Swap every "Langenzenn" in the text below for "Cadolzburg" and reproduce all the items with nothing else altered. Leave the pictures out of your answer.
——
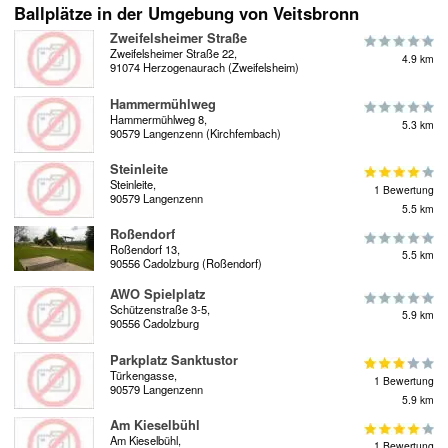
Ballplätze in der Umgebung von Veitsbronn
Zweifelsheimer Straße
Zweifelsheimer Straße 22,
4.9 km
91074 Herzogenaurach (Zweifelsheim)
Hammermühlweg
Hammermühlweg 8,
5.3 km
90579 Langenzenn (Kirchfembach)
Steinleite
Steinleite,
1 Bewertung
90579 Langenzenn
5.5 km
Roßendorf
Roßendorf 13,
5.5 km
90556 Cadolzburg (Roßendorf)
AWO Spielplatz
Schützenstraße 3-5,
5.9 km
90556 Cadolzburg
Parkplatz Sanktustor
Türkengasse,
1 Bewertung
90579 Langenzenn
5.9 km
Am Kieselbühl
Am Kieselbühl,
1 Bewertung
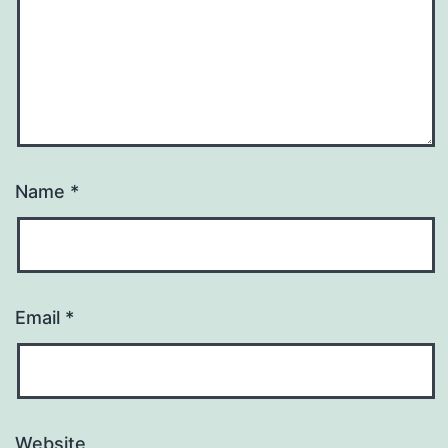
Name
*
Email
*
Website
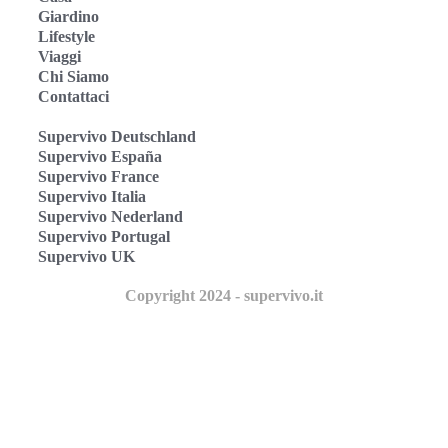
Giardino
Lifestyle
Viaggi
Chi Siamo
Contattaci
Supervivo Deutschland
Supervivo España
Supervivo France
Supervivo Italia
Supervivo Nederland
Supervivo Portugal
Supervivo UK
Copyright 2024 - supervivo.it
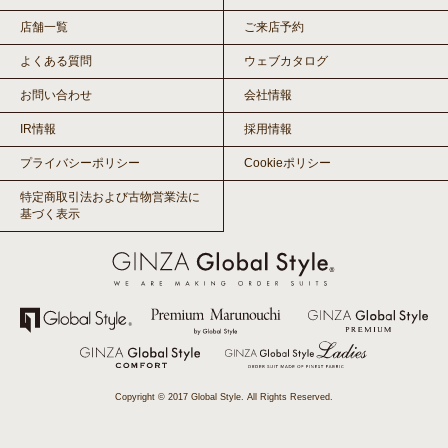
店舗一覧
ご来店予約
よくある質問
ウェブカタログ
お問い合わせ
会社情報
IR情報
採用情報
プライバシーポリシー
Cookieポリシー
特定商取引法および古物営業法に
基づく表示
Copyright © 2017 Global Style. All Rights Reserved.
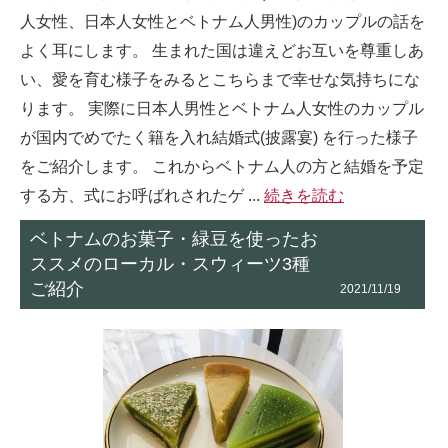
人女性、日本人女性とベトナム人男性)のカップルの話を
よく耳にします。 生まれた国は違えどお互いを尊重しあ
い、愛を育む様子をみるとこちらまで幸せな気持ちにな
ります。 実際に日本人男性とベトナム人女性のカップル
が国内でめでたく籍を入れ結婚式(披露宴) を行った様子
をご紹介します。 これからベトナム人の方と結婚を予定
する方、式にお呼ばれされたゲ ...
続きを読む
ベトナムのお菓子・緑豆を使ったお
ススメのローカル・スウィーツ3種
ご紹介
2021/11/19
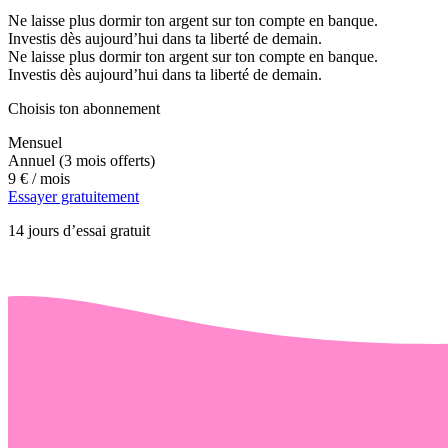
Ne laisse plus dormir ton argent sur ton compte en banque.
Investis dès aujourd’hui dans ta liberté de demain.
Ne laisse plus dormir ton argent sur ton compte en banque.
Investis dès aujourd’hui dans ta liberté de demain.
Choisis ton abonnement
Mensuel
Annuel
(3 mois offerts)
9 €
/ mois
Essayer gratuitement
14 jours d’essai gratuit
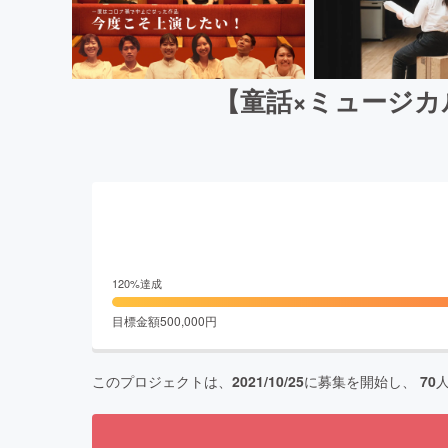
【童話×ミュージ
120
%達成
目標金額
500,000
円
このプロジェクトは、
2021/10/25
に募集を開始し、
70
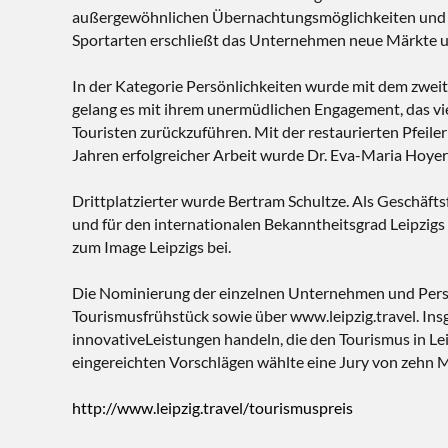
außergewöhnlichen Übernachtungsmöglichkeiten und kr
Sportarten erschließt das Unternehmen neue Märkte un
In der Kategorie Persönlichkeiten wurde mit dem zwe
gelang es mit ihrem unermüdlichen Engagement, das vi
Touristen zurückzuführen. Mit der restaurierten Pfeile
Jahren erfolgreicher Arbeit wurde Dr. Eva-Maria Hoyer
Drittplatzierter wurde Bertram Schultze. Als Geschäfts
und für den internationalen Bekanntheitsgrad Leipzigs 
zum Image Leipzigs bei.
Die Nominierung der einzelnen Unternehmen und Persön
Tourismusfrühstück sowie über www.leipzig.travel. I
innovativeLeistungen handeln, die den Tourismus in L
eingereichten Vorschlägen wählte eine Jury von zehn M
http://www.leipzig.travel/tourismuspreis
——
_Task result_:
Ballplätze in der Umgebung von Veitsbronn
Zweifelsheimer Straße
Zweifelsheimer Straße 22,
4.9 km
91074 Herzogenaurach (Zweifelsheim)
Hammermühlweg
Hammermühlweg 8,
5.3 km
90579 Cadolzburg (Kirchfembach)
Steinleite
Steinleite,
1 Bewertung
90579 Cadolzburg
5.5 km
Roßendorf
Roßendorf 13,
5.5 km
90556 Cadolzburg (Roßendorf)
AWO Spielplatz
Schützenstraße 3-5,
5.9 km
90556 Cadolzburg
Parkplatz Sanktustor
Türkengasse,
1 Bewertung
90579 Cadolzburg
5.9 km
Am Kieselbühl
Am Kieselbühl,
1 Bewertung
Name
*
Email
*
Website
Giardino
Lifestyle
Viaggi
Chi Siamo
Contattaci
Supervivo Deutschland
Supervivo España
Supervivo France
Supervivo Italia
Supervivo Nederland
Supervivo Portugal
Supervivo UK
Copyright 2024 - supervivo.it
店舗一覧
ご来店予約
よくある質問
ウェブカタログ
お問い合わせ
会社情報
IR情報
採用情報
プライバシーポリシー
Cookieポリシー
特定商取引法および古物営業法に
基づく表示
Copyright © 2017 Global Style. All Rights Reserved.
人女性、日本人女性とベトナム人男性)のカップルの話を
よく耳にします。 生まれた国は違えどお互いを尊重しあ
い、愛を育む様子をみるとこちらまで幸せな気持ちにな
ります。 実際に日本人男性とベトナム人女性のカップル
が国内でめでたく籍を入れ結婚式(披露宴) を行った様子
をご紹介します。 これからベトナム人の方と結婚を予定
する方、式にお呼ばれされたゲ ...
続きを読む
ベトナムのお菓子・緑豆を使ったお
ススメのローカル・スウィーツ3種
ご紹介
2021/11/19
Ne laisse plus dormir ton argent sur ton compte en banque.
Investis dès aujourd’hui dans ta liberté de demain.
Ne laisse plus dormir ton argent sur ton compte en banque.
Investis dès aujourd’hui dans ta liberté de demain.
Choisis ton abonnement
Mensuel
Annuel
(3 mois offerts)
9 €
/ mois
Essayer gratuitement
14 jours d’essai gratuit
【童話×ミュージ
120
%達成
目標金額
500,000
円
このプロジェクトは、
2021/10/25
に募集を開始し、
70
außergewöhnlichen Übernachtungsmöglichkeiten und kr
Sportarten erschließt das Unternehmen neue Märkte un
In der Kategorie Persönlichkeiten wurde mit dem zwe
gelang es mit ihrem unermüdlichen Engagement, das vi
Touristen zurückzuführen. Mit der restaurierten Pfeile
Jahren erfolgreicher Arbeit wurde Dr. Eva-Maria Hoyer
Drittplatzierter wurde Bertram Schultze. Als Geschäfts
und für den internationalen Bekanntheitsgrad Leipzigs 
zum Image Leipzigs bei.
Die Nominierung der einzelnen Unternehmen und Persön
Tourismusfrühstück sowie über www.leipzig.travel. I
innovativeLeistungen handeln, die den Tourismus in L
eingereichten Vorschlägen wählte eine Jury von zehn M
http://www.leipzig.travel/tourismuspreis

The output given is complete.